WATERCOLORS features supporting turns by some relatively big names: Olympic medalist Greg Louganis appears as Carter's demanding swim coach, and Karen Black plays Danny's influential high school art teacher. Unfortunately, Louganis is alarmingly unnatural in front of the camera. He's like a deer in headlights. He shouts his lines, then freezes in place, seemingly unsure of what body movement or expression in the face would come next if an actual person had shouted the things he was just instructed to say. At the other end of the spectrum we find Karen Black, who seems to pin her hopes on WATERCOLORS as the last great chance at that Best Supporting Actress Oscar that slipped through her fingers back in 1971.
Even so, it's great to see Karen Black in an inspiring role, playing the one person who really 'gets' Danny and his art. Well, until that scene toward the end, that is, where Black's character berates the African-American English teacher for holding Carter accountable for plagiarism on his final essay. She scoffs when the English teacher says that letting Carter's cheating slide wouldn't be fair to the others. She then recalls in great detail an incident from the English teacher's distant past (wait...how does she know all this? Are they siblings!?) where everyone KNEW that he had cheated in his French classes (and then he married his French teacher? But she was 15 years older than he? Or something?), but nobody dared say anything for fear of being called a racist. (WHAT!!?) It seems unlikely that writer/director Oliveras would have intended that audiences turn against Danny's formerly admirable art teacher at this point in the story, suddenly finding her reprehensible, so we find Oliveras reprehensible instead, since he's the one who presumably came up with the unfortunate drivel Karen Black must deliver in this scene.
I'm pretty bummed (no pun intended) that WATERCOLORS isn't a better film. I've tried considering that, when first exploring same-sex relationships in high school, one is likely to cast their pearls before swine.

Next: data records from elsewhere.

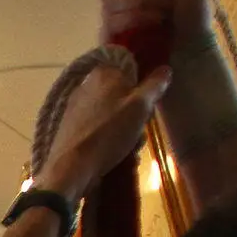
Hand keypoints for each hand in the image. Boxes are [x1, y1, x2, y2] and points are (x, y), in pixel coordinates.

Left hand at [36, 60, 168, 203]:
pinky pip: (99, 128)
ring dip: (125, 131)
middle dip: (135, 115)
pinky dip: (109, 139)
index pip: (132, 72)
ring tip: (129, 148)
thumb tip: (165, 69)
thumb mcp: (141, 106)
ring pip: (112, 115)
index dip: (143, 89)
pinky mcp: (71, 127)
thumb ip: (154, 85)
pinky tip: (115, 155)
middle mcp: (86, 85)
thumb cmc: (110, 132)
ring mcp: (76, 107)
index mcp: (103, 72)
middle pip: (122, 96)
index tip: (147, 107)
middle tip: (139, 132)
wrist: (73, 167)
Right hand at [101, 0, 204, 56]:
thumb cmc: (193, 14)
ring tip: (166, 12)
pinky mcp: (112, 42)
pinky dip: (135, 17)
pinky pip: (111, 22)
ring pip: (110, 2)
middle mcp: (121, 1)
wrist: (196, 47)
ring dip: (143, 2)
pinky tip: (155, 22)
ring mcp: (114, 22)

I mean, his perpetually glistening buns aside, Carter really is a prick. He's cruel to Danny in his rejections, yet Danny keeps coming back for more. And Carter is a hot mess. (Just before his demise, we're treated to a manic all-night drug-taking montage where Carter pops pills, snorts coke, pops more pills...I was hoping they'd throw in a midnight cab ride to Chinatown so Carter could visit an opium den!) This sort of athletic disaster probably would hold some fascination for an inexperienced gay high school nerd with artistic tendencies, but do the rest of us have to watch? There's likely a good LGBTQ film out there somewhere that develops these same themes, but with characters who are genuine, interesting, and moving. If Danny had learned anything from his experiences with Carter, that would have helped...but the guy Danny ends up with in the final reel is just another boring, manipulative jock with a mean streak. I bet he's got a nice pair of buns though underneath those shiny black satin shorts.